>>>>

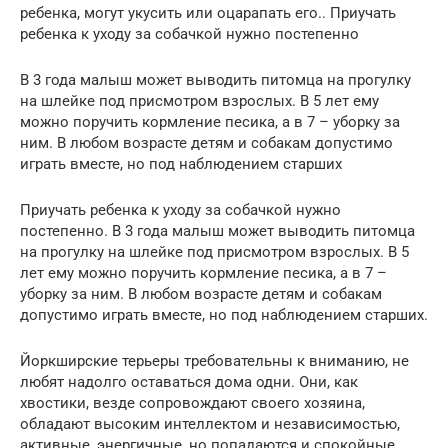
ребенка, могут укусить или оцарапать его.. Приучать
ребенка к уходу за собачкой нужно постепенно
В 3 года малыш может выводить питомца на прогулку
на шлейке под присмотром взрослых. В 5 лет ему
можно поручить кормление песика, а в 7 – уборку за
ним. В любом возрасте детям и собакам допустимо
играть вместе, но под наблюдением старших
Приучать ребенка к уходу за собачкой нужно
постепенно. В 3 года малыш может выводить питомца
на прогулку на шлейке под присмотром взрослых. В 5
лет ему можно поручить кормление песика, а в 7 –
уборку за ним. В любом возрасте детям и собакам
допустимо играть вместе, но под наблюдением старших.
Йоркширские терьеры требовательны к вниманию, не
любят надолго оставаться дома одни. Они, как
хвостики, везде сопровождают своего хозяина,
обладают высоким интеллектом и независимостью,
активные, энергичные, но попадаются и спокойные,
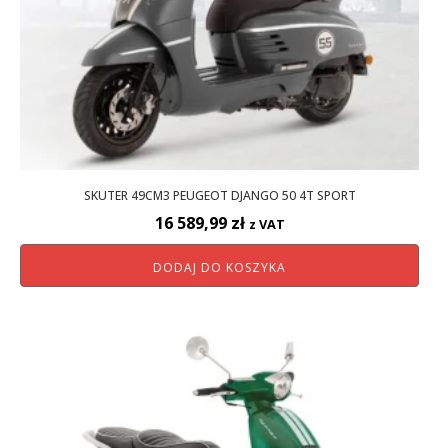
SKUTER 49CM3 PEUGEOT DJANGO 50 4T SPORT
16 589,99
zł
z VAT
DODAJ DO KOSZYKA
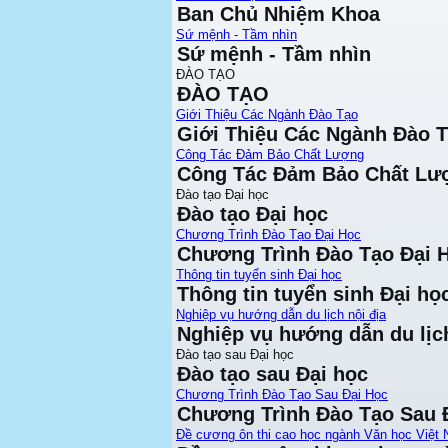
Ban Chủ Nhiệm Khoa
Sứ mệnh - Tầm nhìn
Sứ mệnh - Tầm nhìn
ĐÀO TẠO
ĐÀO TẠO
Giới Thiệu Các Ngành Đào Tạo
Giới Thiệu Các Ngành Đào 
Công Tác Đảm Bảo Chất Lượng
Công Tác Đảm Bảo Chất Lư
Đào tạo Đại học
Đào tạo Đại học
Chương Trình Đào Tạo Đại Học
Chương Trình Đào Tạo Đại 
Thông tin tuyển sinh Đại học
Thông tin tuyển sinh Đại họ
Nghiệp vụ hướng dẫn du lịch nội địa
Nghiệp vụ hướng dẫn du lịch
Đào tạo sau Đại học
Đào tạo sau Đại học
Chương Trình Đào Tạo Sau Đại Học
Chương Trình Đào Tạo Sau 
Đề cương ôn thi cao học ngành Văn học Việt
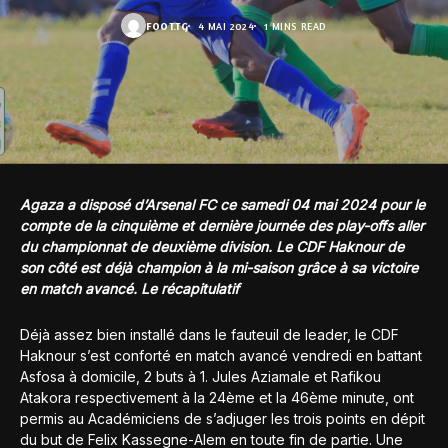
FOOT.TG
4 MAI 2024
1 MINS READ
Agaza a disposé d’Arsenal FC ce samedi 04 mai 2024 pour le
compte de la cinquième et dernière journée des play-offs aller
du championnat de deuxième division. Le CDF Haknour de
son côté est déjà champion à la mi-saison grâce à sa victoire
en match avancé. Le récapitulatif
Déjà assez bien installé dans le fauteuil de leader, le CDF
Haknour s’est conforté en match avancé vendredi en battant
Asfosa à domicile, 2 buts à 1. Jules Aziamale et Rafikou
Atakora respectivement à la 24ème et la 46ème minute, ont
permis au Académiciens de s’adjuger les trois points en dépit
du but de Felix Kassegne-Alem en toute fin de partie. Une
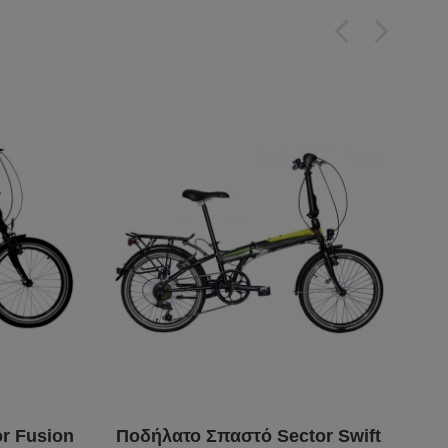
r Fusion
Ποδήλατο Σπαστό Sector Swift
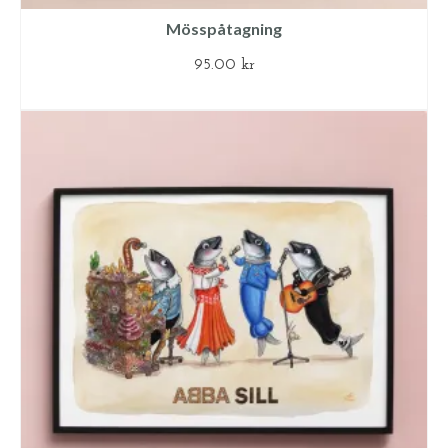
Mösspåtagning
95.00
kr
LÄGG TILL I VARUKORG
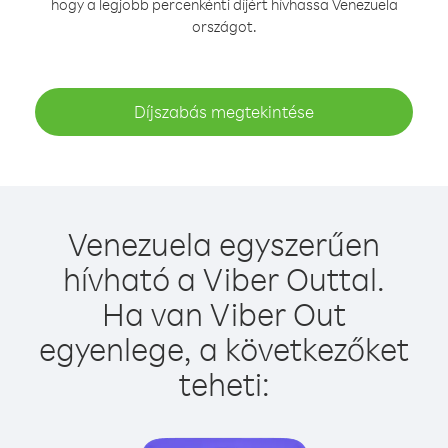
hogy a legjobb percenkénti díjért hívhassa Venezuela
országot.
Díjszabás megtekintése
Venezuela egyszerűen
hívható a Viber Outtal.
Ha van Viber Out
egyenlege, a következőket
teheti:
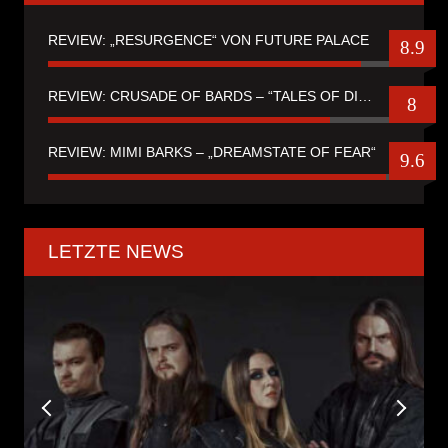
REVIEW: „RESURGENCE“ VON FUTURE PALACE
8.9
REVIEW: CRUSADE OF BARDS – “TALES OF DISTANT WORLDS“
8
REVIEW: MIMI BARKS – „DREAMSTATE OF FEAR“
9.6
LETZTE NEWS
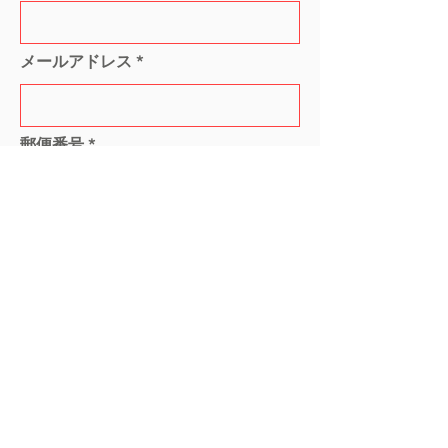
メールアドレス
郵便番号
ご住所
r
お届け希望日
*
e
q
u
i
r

<<<<

*TASK TO COMPLETE*
Give back all of the entries above exactly, with the pictures excluded.

*YOUR SOLUTION*
ребенка, могут укусить или оцарапать его.. Приучать
ребенка к уходу за собачкой нужно постепенно
В 3 года малыш может выводить питомца на прогулку
на шлейке под присмотром взрослых. В 5 лет ему
можно поручить кормление песика, а в 7 – уборку за
ним. В любом возрасте детям и собакам допустимо
играть вместе, но под наблюдением старших
Приучать ребенка к уходу за собачкой нужно
постепенно. В 3 года малыш может выводить питомца
на прогулку на шлейке под присмотром взрослых. В 5
лет ему можно поручить кормление песика, а в 7 –
уборку за ним. В любом возрасте детям и собакам
допустимо играть вместе, но под наблюдением старших.
Йоркширские терьеры требовательны к вниманию, не
любят надолго оставаться дома одни. Они, как
хвостики, везде сопровождают своего хозяина,
обладают высоким интеллектом и независимостью,
активные, энергичные, но попадаются и спокойные,
SKUTER 49CM3 PEUGEOT DJANGO 50 4T SPORT
16 589,99
zł
z VAT
DODAJ DO KOSZYKA
Ban Chủ Nhiệm Khoa
Sứ mệnh - Tầm nhìn
Sứ mệnh - Tầm nhìn
ĐÀO TẠO
ĐÀO TẠO
Giới Thiệu Các Ngành Đào Tạo
Giới Thiệu Các Ngành Đào 
Công Tác Đảm Bảo Chất Lượng
Công Tác Đảm Bảo Chất Lư
Đào tạo Đại học
Đào tạo Đại học
Chương Trình Đào Tạo Đại Học
Chương Trình Đào Tạo Đại 
Thông tin tuyển sinh Đại học
Thông tin tuyển sinh Đại họ
Nghiệp vụ hướng dẫn du lịch nội địa
Nghiệp vụ hướng dẫn du lịch
Đào tạo sau Đại học
Đào tạo sau Đại học
Chương Trình Đào Tạo Sau Đại Học
Chương Trình Đào Tạo Sau 
Đề cương ôn thi cao học ngành Văn học Việt
FOOT.TG
4 MAI 2024
1 MINS READ
Agaza a disposé d’Arsenal FC ce samedi 04 mai 2024 pour le
compte de la cinquième et dernière journée des play-offs aller
du championnat de deuxième division. Le CDF Haknour de
son côté est déjà champion à la mi-saison grâce à sa victoire
en match avancé. Le récapitulatif
Déjà assez bien installé dans le fauteuil de leader, le CDF
Haknour s’est conforté en match avancé vendredi en battant
Asfosa à domicile, 2 buts à 1. Jules Aziamale et Rafikou
Atakora respectivement à la 24ème et la 46ème minute, ont
permis au Académiciens de s’adjuger les trois points en dépit
du but de Felix Kassegne-Alem en toute fin de partie. Une
r Fusion
Ποδήλατο Σπαστό Sector Swift
Mösspåtagning
95.00
kr
LÄGG TILL I VARUKORG
hogy a legjobb percenkénti díjért hívhassa Venezuela
országot.
Díjszabás megtekintése
Venezuela egyszerűen
hívható a Viber Outtal.
Ha van Viber Out
egyenlege, a következőket
teheti:
REVIEW: „RESURGENCE“ VON FUTURE PALACE
8.9
REVIEW: CRUSADE OF BARDS – “TALES OF DISTANT WORLDS“
8
REVIEW: MIMI BARKS – „DREAMSTATE OF FEAR“
9.6
LETZTE NEWS
メールアドレス
郵便番号
ご住所
r
お届け希望日
*
e
q
u
i
r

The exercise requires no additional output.